As for the “three types of mozzarella cheese,” they sound exciting, don’t they? Maybe there’s a garlic-infused mozzarella? Or an aged mozzarella? But alas, according to the ingredients list, the three mozzarella cheeses are mozzarella cheese, low-moisture part-skim mozzarella cheese, and reduced fat mozzarella cheese. 

Ooooh, low-moisture part-skim mozzarella cheese! The hyphens make it fancy!

Whether microwaved on the crisping sleeve or prepared in a toaster oven, the focaccia bread wasn’t what I would call “crispy.” But it also wasn’t soggy or flat, so I guess it could’ve been worse. Also, I thought the garlic and onion in the bread would enhance its flavor, but I didn’t taste the usually pungent ingredients.

DiGiorno is promoting the Pepperoni Speciale Artisan Style Melt as a snack, but it’s not a satisfying one.
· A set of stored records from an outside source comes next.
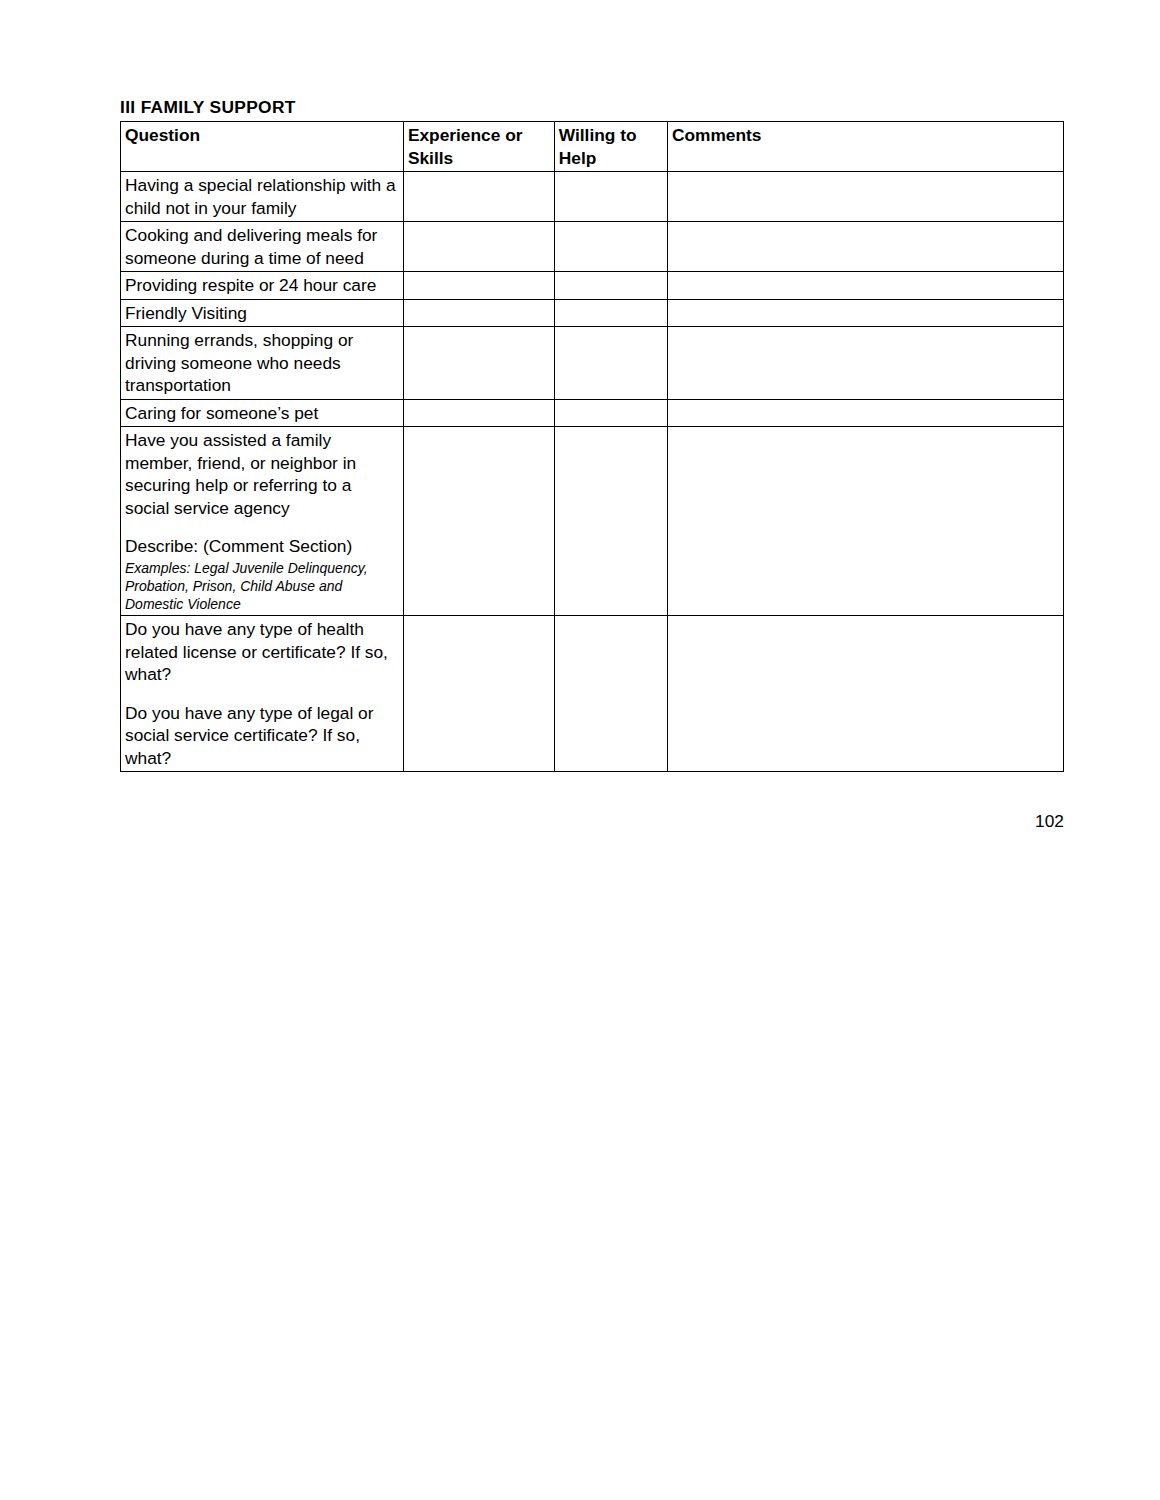III FAMILY SUPPORT
| Question | Experience or Skills | Willing to Help | Comments |
| --- | --- | --- | --- |
| Having a special relationship with a child not in your family | | | |
| Cooking and delivering meals for someone during a time of need | | | |
| Providing respite or 24 hour care | | | |
| Friendly Visiting | | | |
| Running errands, shopping or driving someone who needs transportation | | | |
| Caring for someone’s pet | | | |
| Have you assisted a family member, friend, or neighbor in securing help or referring to a social service agency Describe: (Comment Section) Examples: Legal Juvenile Delinquency, Probation, Prison, Child Abuse and Domestic Violence | | | |
| Do you have any type of health related license or certificate? If so, what? Do you have any type of legal or social service certificate? If so, what? | | | |
102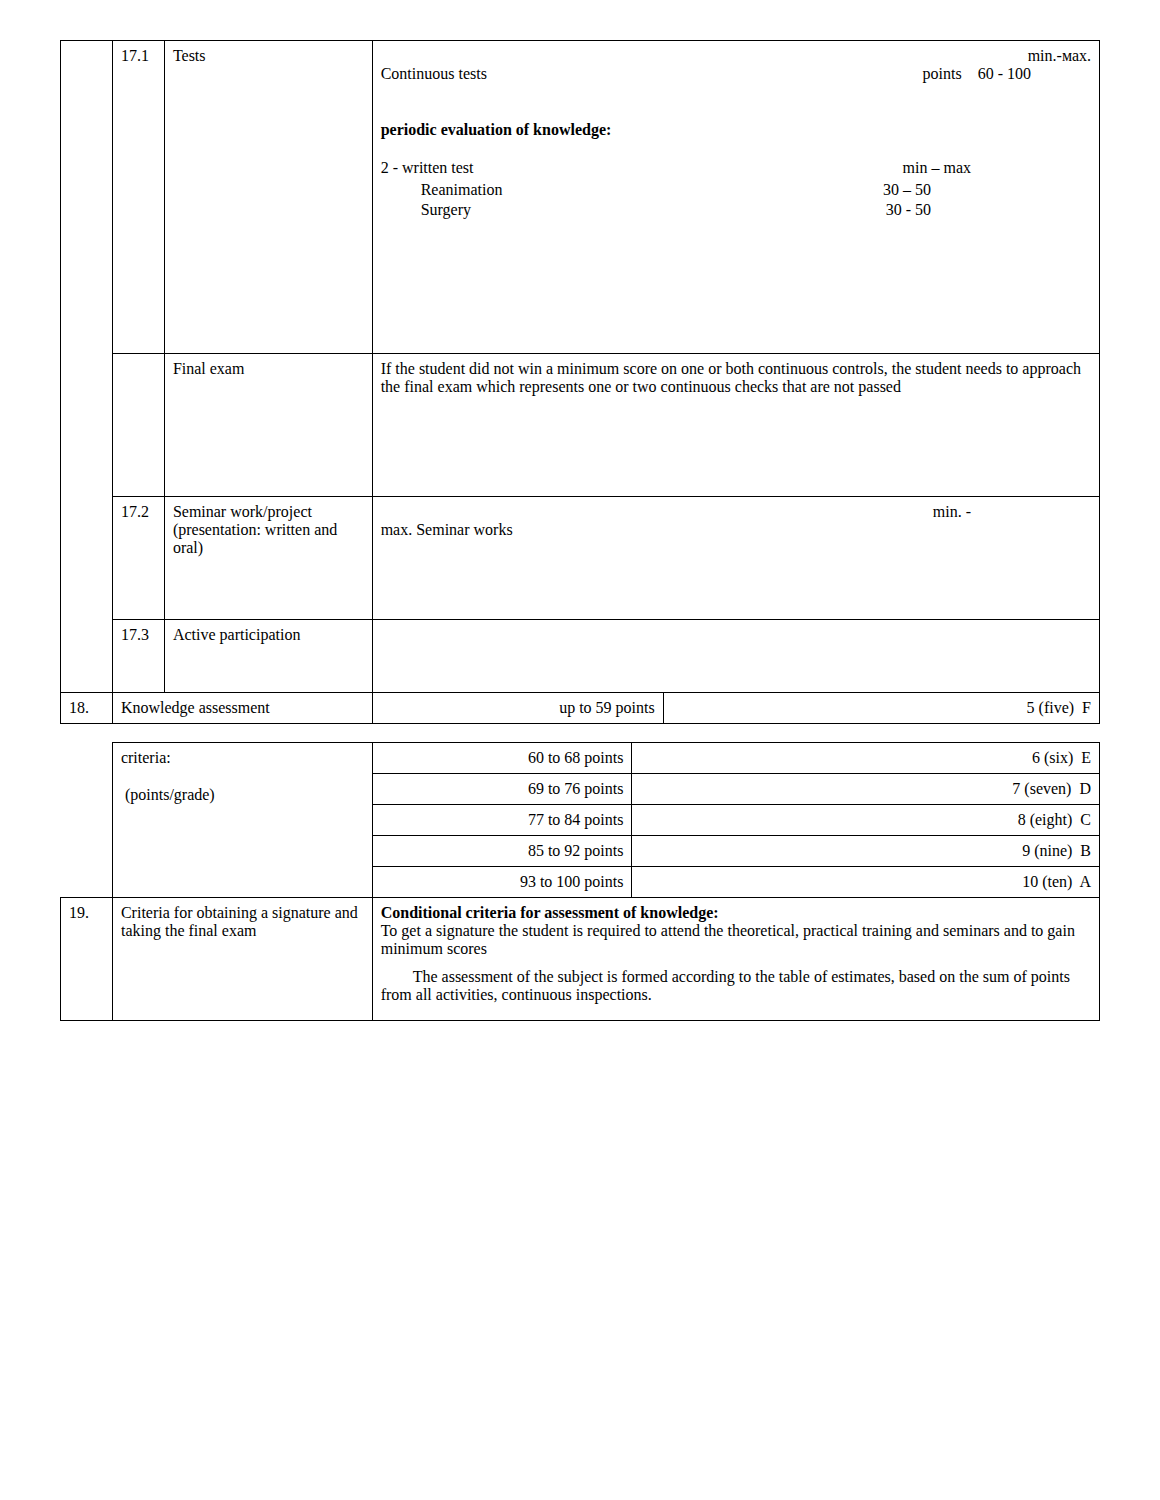| | 17.1 | Tests | min.-мах. Continuous tests points 60 - 100 periodic evaluation of knowledge: 2 - written test min – max Reanimation 30 – 50 Surgery 30 - 50 |
| | Final exam | If the student did not win a minimum score on one or both continuous controls, the student needs to approach the final exam which represents one or two continuous checks that are not passed |
| 17.2 | Seminar work/project (presentation: written and oral) | min. - max. Seminar works |
| 17.3 | Active participation | |
| 18. | Knowledge assessment | / up to 59 points / 5 (five) F / |
| | criteria: (points/grade) | 60 to 68 points | 6 (six) E |
| 69 to 76 points | 7 (seven) D |
| 77 to 84 points | 8 (eight) C |
| 85 to 92 points | 9 (nine) B |
| 93 to 100 points | 10 (ten) A |
| 19. | Criteria for obtaining a signature and taking the final exam | Conditional criteria for assessment of knowledge: To get a signature the student is required to attend the theoretical, practical training and seminars and to gain minimum scores The assessment of the subject is formed according to the table of estimates, based on the sum of points from all activities, continuous inspections. |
It’s just a messy one.

(Nutrition Facts – 1 melt – 320 calories, 110 calories from fat, 12 grams of fat, 5 grams of saturated fat, 0 grams of trans fat, 25 milligrams of cholesterol, 440 milligrams of sodium, 40 grams of carbohydrates, 3 grams of fiber, 2 grams of sugar, and 14 grams of protein.)

Purchased Price: $2.99
Size: 8.1 oz/2 pieces
Purchased at: Target
Rating: 4 out of 10
Pros: Edible. Doesn’t have a microwave cooking time longer than an Adult Swim show.
Cons: Following instructions led to a messy microwave. Bread is the dominate flavor. Three mozzarella cheese aren’t anything special. Onion and garlic in bread not noticeable. Stupid box!